For more detailed information visit the ACMA website or contact [email protected]

Do Australian content quotas currently apply to SVOD services and online content providers?

  • Quotas don’t currently apply, however Foxtel Now, Stan and Netflix all carry Australian content. This includes original Australian productions which have received Screen Australia funding such as The Other Guy, Wolf Creek, and comedy special Chaperones, which were all commissioned by Stan; as well as The Letdown, The Legend of Monkey and Glitch S2 commissioned by ABC TV and Netflix; and Let’s Talk About Series 2 commissioned by Foxtel Now (Presto).
  • Netflix has also picked up rights to Screen Australia-supported original Australian features Cargo, Casting JonBenet and Berlin Syndrome and have commissioned Australian drama series Tidelands, which was supported by Screen Australia at the development stage.
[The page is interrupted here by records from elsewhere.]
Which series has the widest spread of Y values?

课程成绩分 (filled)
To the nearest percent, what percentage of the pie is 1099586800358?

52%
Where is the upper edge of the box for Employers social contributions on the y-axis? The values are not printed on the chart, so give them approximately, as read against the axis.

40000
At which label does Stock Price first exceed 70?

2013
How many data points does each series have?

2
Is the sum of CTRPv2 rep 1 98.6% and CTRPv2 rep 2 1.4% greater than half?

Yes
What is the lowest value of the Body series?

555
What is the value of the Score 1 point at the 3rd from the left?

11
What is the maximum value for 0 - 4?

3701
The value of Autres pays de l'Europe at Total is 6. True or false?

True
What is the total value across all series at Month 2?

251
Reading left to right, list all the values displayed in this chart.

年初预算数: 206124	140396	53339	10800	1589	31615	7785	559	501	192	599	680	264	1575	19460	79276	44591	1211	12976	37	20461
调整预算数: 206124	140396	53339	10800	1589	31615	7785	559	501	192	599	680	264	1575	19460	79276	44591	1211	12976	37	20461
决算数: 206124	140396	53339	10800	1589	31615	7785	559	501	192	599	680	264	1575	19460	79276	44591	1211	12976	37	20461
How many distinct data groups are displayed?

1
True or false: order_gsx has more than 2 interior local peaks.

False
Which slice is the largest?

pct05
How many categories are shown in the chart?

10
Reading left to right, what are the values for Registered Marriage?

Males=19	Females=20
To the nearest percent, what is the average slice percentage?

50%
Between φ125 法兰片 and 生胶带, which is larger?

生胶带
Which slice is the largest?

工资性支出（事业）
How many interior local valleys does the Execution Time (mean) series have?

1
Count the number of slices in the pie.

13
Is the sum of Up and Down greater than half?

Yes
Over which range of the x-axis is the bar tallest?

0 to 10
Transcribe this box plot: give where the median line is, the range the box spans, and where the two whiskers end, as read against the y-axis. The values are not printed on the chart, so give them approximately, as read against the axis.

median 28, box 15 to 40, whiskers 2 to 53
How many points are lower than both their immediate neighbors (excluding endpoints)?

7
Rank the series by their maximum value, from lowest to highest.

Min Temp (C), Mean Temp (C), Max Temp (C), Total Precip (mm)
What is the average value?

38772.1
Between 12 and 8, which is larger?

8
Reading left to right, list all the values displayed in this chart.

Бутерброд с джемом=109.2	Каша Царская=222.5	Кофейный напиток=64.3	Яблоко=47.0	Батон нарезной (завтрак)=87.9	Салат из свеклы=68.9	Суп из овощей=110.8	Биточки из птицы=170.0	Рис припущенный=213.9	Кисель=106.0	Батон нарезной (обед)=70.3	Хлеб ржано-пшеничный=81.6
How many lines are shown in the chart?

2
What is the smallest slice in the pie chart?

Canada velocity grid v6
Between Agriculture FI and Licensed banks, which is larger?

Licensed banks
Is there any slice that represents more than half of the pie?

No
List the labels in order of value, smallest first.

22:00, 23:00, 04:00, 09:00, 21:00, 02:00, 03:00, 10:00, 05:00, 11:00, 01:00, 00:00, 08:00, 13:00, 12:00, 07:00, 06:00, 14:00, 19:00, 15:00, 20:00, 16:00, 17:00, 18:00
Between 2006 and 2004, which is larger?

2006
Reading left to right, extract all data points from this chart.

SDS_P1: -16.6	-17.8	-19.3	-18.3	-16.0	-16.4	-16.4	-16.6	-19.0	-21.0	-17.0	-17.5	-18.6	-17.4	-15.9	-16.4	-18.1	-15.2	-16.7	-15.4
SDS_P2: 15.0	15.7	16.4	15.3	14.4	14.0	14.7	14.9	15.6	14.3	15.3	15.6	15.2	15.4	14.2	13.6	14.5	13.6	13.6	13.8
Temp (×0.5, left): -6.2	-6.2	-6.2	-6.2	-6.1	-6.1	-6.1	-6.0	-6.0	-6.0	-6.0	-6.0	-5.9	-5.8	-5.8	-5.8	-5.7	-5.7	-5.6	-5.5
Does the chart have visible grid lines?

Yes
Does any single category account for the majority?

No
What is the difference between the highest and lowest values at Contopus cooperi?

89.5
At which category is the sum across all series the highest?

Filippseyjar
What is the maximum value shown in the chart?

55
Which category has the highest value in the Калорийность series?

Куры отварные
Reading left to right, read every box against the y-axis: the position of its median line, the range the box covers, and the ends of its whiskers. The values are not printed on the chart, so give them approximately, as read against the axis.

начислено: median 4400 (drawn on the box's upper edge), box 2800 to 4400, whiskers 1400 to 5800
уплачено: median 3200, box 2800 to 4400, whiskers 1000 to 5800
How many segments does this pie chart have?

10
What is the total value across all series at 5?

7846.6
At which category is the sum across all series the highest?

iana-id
THE AUSTRALIAN AND CHILDREN’S SCREEN CONTENT REVIEW 2017

The Australian Government is undertaking a comprehensive review of Australian and children’s screen content, with the Terms of Reference released on 23 May 2017.

The review will examine the above support measures, regulations and incentives and will be conducted jointly by the Department of Communications and the Arts, the Australian Communications and Media Authority and Screen Australia. All Australians can make a submission to the review, with details of the consultation process to be released shortly.